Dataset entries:
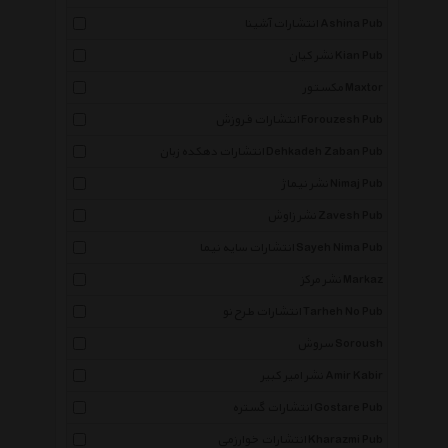
انتشارات آشینا Ashina Pub
نشر کیان Kian Pub
مکستور Maxtor
انتشارات فروزش Forouzesh Pub
انتشارات دهکده زبان Dehkadeh Zaban Pub
نشر نیماژ Nimaj Pub
نشر زاوش Zavesh Pub
انتشارات سایه نیما Sayeh Nima Pub
نشر مرکز Markaz
انتشارات طرح نو Tarheh No Pub
سروش Soroush
نشر امیر کبیر Amir Kabir
×
انتشارات گستره Gostare Pub
انتشارات خوارزمی Kharazmi Pub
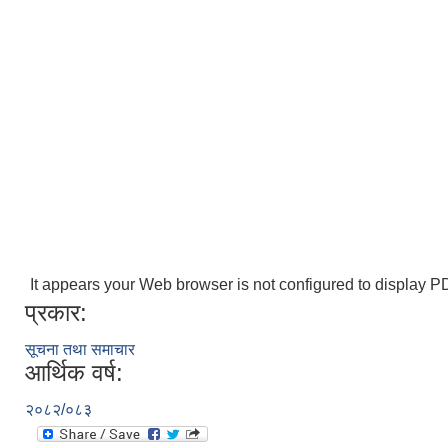
It appears your Web browser is not configured to display PD
प्रकार:
सूचना तथा समाचार
आर्थिक वर्ष:
२०८२/०८३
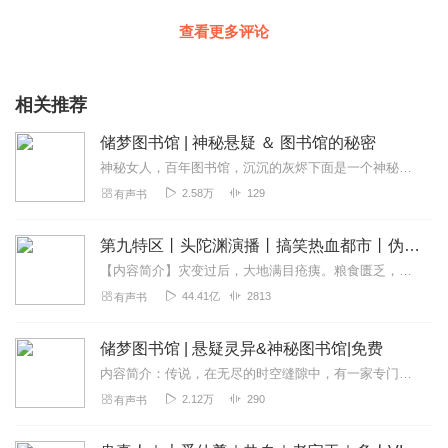
查看更多评论
相关推荐
储梦图书馆 | 神秘悬疑 ＆ 图书馆的秘密
神秘女人，百年图书馆，沉沉的灰烬下面是一个神秘的家族诅咒！
2.58万
129
有声书
第九特区丨头陀渊演播丨搞笑热血都市丨伪戒丨VIP免费多人有声剧
【内容简介】灾变过后，大地满目疮痍。粮食匮乏，资源紧俏，局势混乱……一位从待规划区杀出来的青年，背对着漫天黄沙，孤身来到九区谋生，却不曾想偶然结识三五好友，一念...
44.41亿
2813
有声书
储梦图书馆 | 悬疑灵异&神秘图书馆|免费
内容简介：传说，在无尽的时空缝隙中，有一家专门收藏各种梦的“储梦图书馆”。那里，有一位神秘美艳的集梦师，只要是她认定有价值的梦，无论是美梦，噩...
2.12万
290
有声书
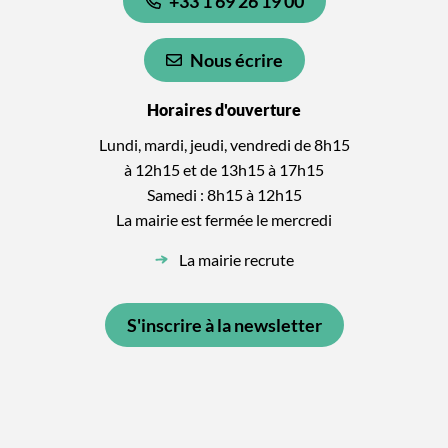
+33 1 69 26 19 00
Nous écrire
Horaires d'ouverture
Lundi, mardi, jeudi, vendredi de 8h15
à 12h15 et de 13h15 à 17h15
Samedi : 8h15 à 12h15
La mairie est fermée le mercredi
La mairie recrute
S'inscrire à la newsletter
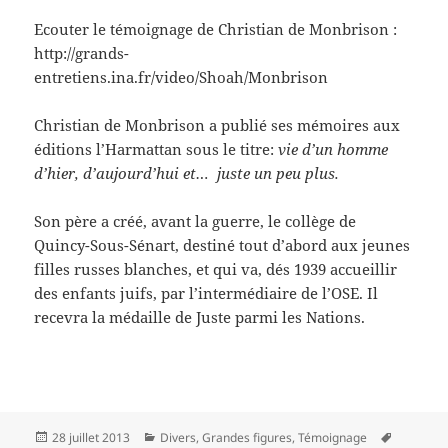
Ecouter le témoignage de Christian de Monbrison :
http://grands-
entretiens.ina.fr/video/Shoah/Monbrison
Christian de Monbrison a publié ses mémoires aux
éditions l’Harmattan sous le titre:
vie d’un homme
d’hier, d’aujourd’hui et… juste un peu plus.
Son père a créé, avant la guerre, le collège de
Quincy-Sous-Sénart, destiné tout d’abord aux jeunes
filles russes blanches, et qui va, dés 1939 accueillir
des enfants juifs, par l’intermédiaire de l’OSE. Il
recevra la médaille de Juste parmi les Nations.
Publié
Catégories
Mots-
28 juillet 2013
Divers
,
Grandes figures
,
Témoignage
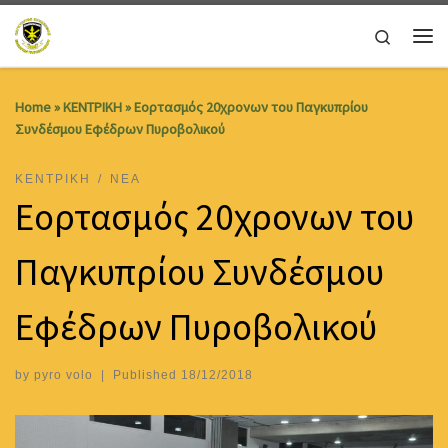
Skip to content
Search
Me
Home
»
ΚΕΝΤΡΙΚΗ
»
Εορτασμός 20χρονων του Παγκυπρίου
Συνδέσμου Εφέδρων Πυροβολικού
ΚΕΝΤΡΙΚΗ
ΝΕΑ
Εορτασμός 20χρονων του
Παγκυπρίου Συνδέσμου
Εφέδρων Πυροβολικού
by
pyro volo
|
Published
18/12/2018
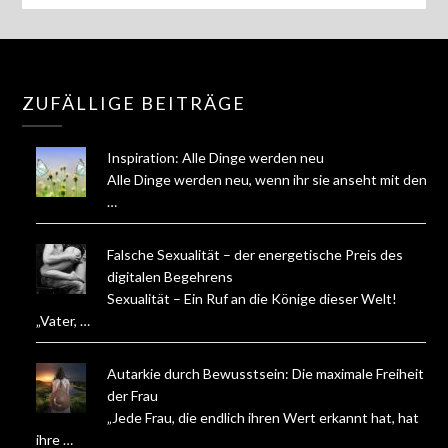
ZUFÄLLIGE BEITRÄGE
Inspiration: Alle Dinge werden neu
Alle Dinge werden neu, wenn ihr sie anseht mit den
…
Falsche Sexualität – der energetische Preis des
digitalen Begehrens
Sexualität – Ein Ruf an die Könige dieser Welt!
„Vater, …
Autarkie durch Bewusstsein: Die maximale Freiheit
der Frau
„Jede Frau, die endlich ihren Wert erkannt hat, hat
ihre …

• Work item: Could you filter the entries above for lines holding the string "Πυροβολικού" and copy them?

• Problem solution:
Συνδέσμου Εφέδρων Πυροβολικού
Εφέδρων Πυροβολικού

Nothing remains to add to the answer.